--- Extracted information Enclosed Below ---

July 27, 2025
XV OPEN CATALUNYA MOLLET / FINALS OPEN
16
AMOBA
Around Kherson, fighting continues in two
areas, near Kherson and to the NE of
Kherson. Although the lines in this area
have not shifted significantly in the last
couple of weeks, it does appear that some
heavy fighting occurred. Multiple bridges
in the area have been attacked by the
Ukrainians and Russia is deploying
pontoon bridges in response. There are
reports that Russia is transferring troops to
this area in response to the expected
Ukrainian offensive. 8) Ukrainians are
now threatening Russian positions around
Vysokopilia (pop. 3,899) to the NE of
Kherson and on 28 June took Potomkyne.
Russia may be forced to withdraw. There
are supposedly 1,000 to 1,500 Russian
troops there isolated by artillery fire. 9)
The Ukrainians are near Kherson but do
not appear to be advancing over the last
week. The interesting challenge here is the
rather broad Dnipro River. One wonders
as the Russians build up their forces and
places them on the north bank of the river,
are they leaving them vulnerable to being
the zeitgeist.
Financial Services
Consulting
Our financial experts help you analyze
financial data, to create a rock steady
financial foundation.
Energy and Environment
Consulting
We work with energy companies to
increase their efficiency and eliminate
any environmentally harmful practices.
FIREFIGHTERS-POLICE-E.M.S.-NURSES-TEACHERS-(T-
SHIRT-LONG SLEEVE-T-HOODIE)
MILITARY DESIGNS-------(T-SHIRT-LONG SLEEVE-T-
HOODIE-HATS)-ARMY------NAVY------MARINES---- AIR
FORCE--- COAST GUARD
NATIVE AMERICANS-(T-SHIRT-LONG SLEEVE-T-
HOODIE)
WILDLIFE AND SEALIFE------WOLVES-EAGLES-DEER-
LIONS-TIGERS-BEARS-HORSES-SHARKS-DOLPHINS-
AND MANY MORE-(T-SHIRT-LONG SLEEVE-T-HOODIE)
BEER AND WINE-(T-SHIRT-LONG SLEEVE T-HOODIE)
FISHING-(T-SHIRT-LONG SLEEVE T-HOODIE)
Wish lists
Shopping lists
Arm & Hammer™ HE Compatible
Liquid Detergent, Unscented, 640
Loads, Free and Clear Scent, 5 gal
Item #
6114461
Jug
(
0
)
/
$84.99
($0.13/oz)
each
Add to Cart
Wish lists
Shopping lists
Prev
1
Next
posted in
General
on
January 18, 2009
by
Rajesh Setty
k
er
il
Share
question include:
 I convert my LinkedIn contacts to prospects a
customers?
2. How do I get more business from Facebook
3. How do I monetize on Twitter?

--- End of Enclosed Extracted information ---

Your assignment: Write out the material word for word, from its first line through the line that contains "Our financial experts help you analyze", including both.

Finished task:
July 27, 2025
XV OPEN CATALUNYA MOLLET / FINALS OPEN
16
AMOBA
Around Kherson, fighting continues in two
areas, near Kherson and to the NE of
Kherson. Although the lines in this area
have not shifted significantly in the last
couple of weeks, it does appear that some
heavy fighting occurred. Multiple bridges
in the area have been attacked by the
Ukrainians and Russia is deploying
pontoon bridges in response. There are
reports that Russia is transferring troops to
this area in response to the expected
Ukrainian offensive. 8) Ukrainians are
now threatening Russian positions around
Vysokopilia (pop. 3,899) to the NE of
Kherson and on 28 June took Potomkyne.
Russia may be forced to withdraw. There
are supposedly 1,000 to 1,500 Russian
troops there isolated by artillery fire. 9)
The Ukrainians are near Kherson but do
not appear to be advancing over the last
week. The interesting challenge here is the
rather broad Dnipro River. One wonders
as the Russians build up their forces and
places them on the north bank of the river,
are they leaving them vulnerable to being
the zeitgeist.
Financial Services
Consulting
Our financial experts help you analyze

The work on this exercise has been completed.